* _What you will do_: List every issue on Cu interconnects that the abstract on copper metallization below names as still needing to be further understood and addressed.

----- Extract to read

ISSN (Print): 1872-2105
ISSN (Online): 2212-4020

Copper Metallization for Current Very Large Scale Integration

Author(s): Q. Jiang, Y. F. Zhu and M. Zhao

Volume 5, Issue 2, 2011

Page: [106 - 137] Pages: 32

DOI: 10.2174/187221011795909152

Price: $65

Abstract

As silicon technology scaling progresses to the 32 nm node or even further, the design on the propagation of electromagnetic signals becomes increasingly appealing due to their unyielding constraints on interconnect delay. Because of its high conductivity and electromigration resistance, Cu is now the interconnect materials in current VLSI. To ensure the signal propagation via the Cu interconnects upon the increasingly reduction in the interconnect width, related issues on Cu interconnects, such as electron scattering at surfaces and grain boundaries, electromigration failure and surface oxidation, still need to be further understood and addressed. Besides this, the performance of low-k dielectrics and reliable barrier structures, which are also much important among the device parts, are required to be further improved to minimize the signal delay and to prevent penetration of different materials, respectively. On the basis of the paper published at Recent Patents on Nanotechnology 2007;1:193-209, this review will focus on recent patents and some studies on Cu metallization including Cu interconnect wires, low-k dielectrics and related barrier materials as well as manufacturing techniques in VLSI, which are one of the most essential concerns in microelectronic industry and decide further development of VLSI. This review will benefit for the design of the Cu metallization in the current VLSI.

----------
----- Collected material

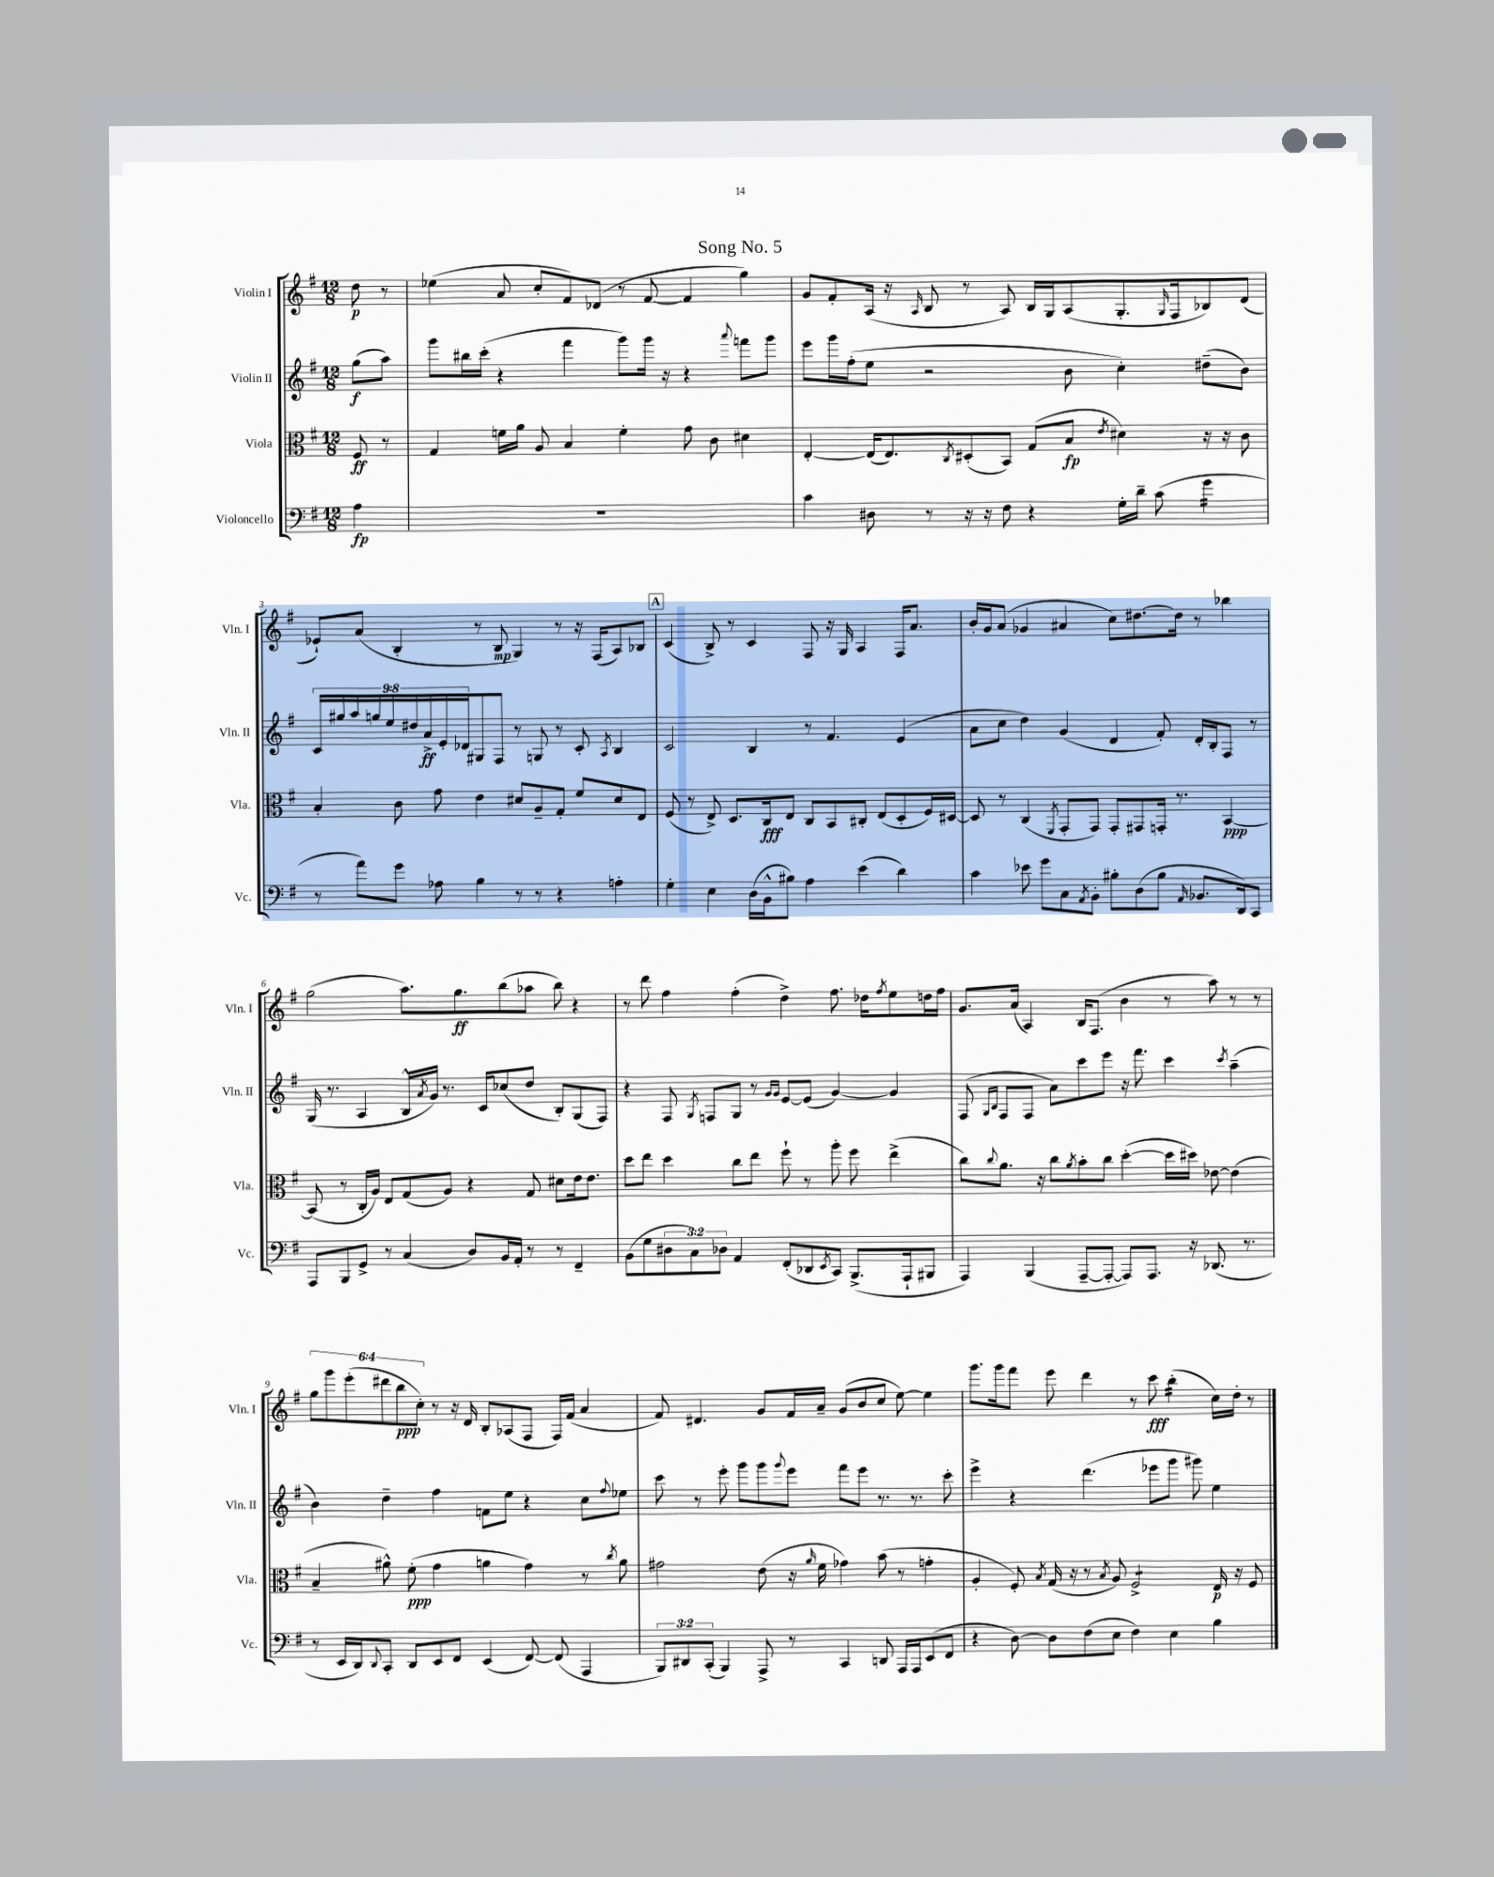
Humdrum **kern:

----------

* _Complete answer_:
- Electron scattering at surfaces and grain boundaries
- Electromigration failure
- Surface oxidation